I have been trying to create a PMML output of my workflow and noticed that the plain Normalizer > Normalizer (Apply) sequence gived different output than Normalizer (PMML) > Normalizer Apply (PMML) while having the same settings.
Normalization method: Z-Score Normalization
Excluded columns: Unit number, time_in_cycles, RUL
Example of different normalized output:
Normalizer > Normalizer (Apply)
Mean (sensor_measurement_1) range is [0,2]
Normalizer (PMML) > Normalizer Apply (PMML)
Mean (sensor_measurement_1) range is [-24,-22]
I think this is a defect.
How could I sen you the files?
Could you advise?
I tried to reconstruct this but without any luck.
Could you make me a small workflow where you have exactly this problem?
Hi Iris – I’d like to send you the files.
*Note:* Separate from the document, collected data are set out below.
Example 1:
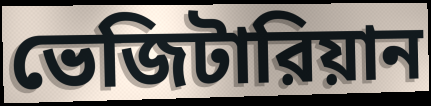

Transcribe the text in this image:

ভেজিটারিয়ান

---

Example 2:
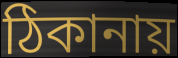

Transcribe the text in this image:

ঠিকানায়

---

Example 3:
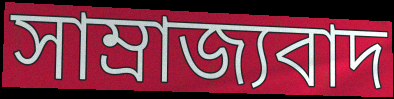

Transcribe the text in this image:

সাম্রাজ্যবাদ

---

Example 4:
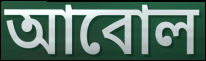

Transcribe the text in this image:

আবোল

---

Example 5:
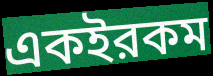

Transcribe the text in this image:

একইরকম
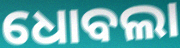
ଧୋବଲା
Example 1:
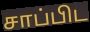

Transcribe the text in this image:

சாப்பிட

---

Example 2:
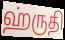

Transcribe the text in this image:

ஹ்ருதி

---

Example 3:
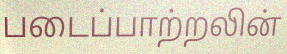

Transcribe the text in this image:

படைப்பாற்றலின்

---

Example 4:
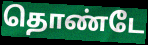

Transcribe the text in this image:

தொண்டே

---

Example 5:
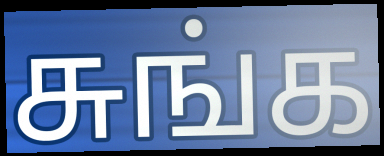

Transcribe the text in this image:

சுங்க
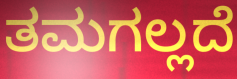
ತಮಗಲ್ಲದೆ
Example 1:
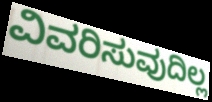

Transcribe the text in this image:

ವಿವರಿಸುವುದಿಲ್ಲ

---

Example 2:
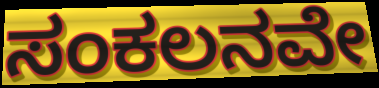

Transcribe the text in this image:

ಸಂಕಲನವೇ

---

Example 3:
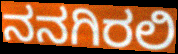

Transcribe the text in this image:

ನನಗಿರಲಿ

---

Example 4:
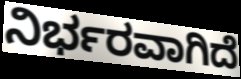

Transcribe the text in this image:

ನಿರ್ಭರವಾಗಿದೆ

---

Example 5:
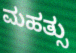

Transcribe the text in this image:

ಮಹತ್ಸು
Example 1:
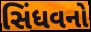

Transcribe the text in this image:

સિંધવનો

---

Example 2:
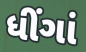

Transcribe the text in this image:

Could you advise, pls?
Any news on this topic?
Hi @ribizli -
Were you already able to send your files to Iris directly? If not, feel free to email them to me here: firstname.lastname@example.org. Thanks!
yes we did find the problem here.
It goes back to nearly constant value columns, which are wrongly calculated in the PMML node.
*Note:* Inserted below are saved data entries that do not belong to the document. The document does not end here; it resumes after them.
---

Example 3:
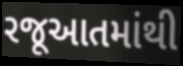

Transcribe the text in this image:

રજૂઆતમાંથી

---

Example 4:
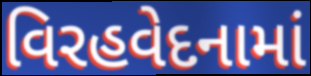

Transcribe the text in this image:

વિરહવેદનામાં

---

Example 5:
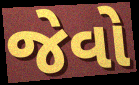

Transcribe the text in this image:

જેવો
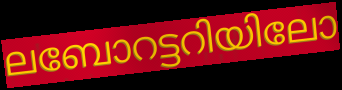
ലബോറട്ടറിയിലോ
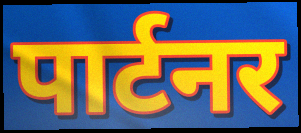
पार्टनर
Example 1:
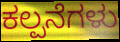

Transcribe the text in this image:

ಕಲ್ಪನೆಗಳು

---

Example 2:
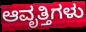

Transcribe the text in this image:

ಆವೃತ್ತಿಗಳು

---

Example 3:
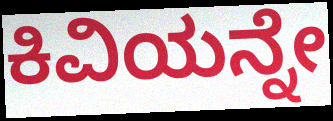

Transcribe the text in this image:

ಕಿವಿಯನ್ನೇ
I will check back with our developers and let you back as soon as this is fixed.
Best wishes, Iris
In the meantime, do you have any suggestion for a workaround?
Any news on the Normalizer Apply (PMML) node bug fix? Or maybe some tips on a workaround?
I don’t have a workaround yet, but I can tell you what the problem is. Z-Score-Normalization in PMML is encoded like this (http://dmg.org/pmml/v4-2-1/Transformations.html):
<LinearNorm orig="0" norm="-m/s"/>
<LinearNorm orig="m" norm="0"/>
Reversing this to retrieve the scale that needs to be applied to the values, we have to divide the norm of the first LinearNorm element by the orig of the second LinearNorm element. Here we run into numerical precision problems that lead to the behavior you observed.
We will be further investigating this issue and try to find a solution that is hopefully within the PMML standard.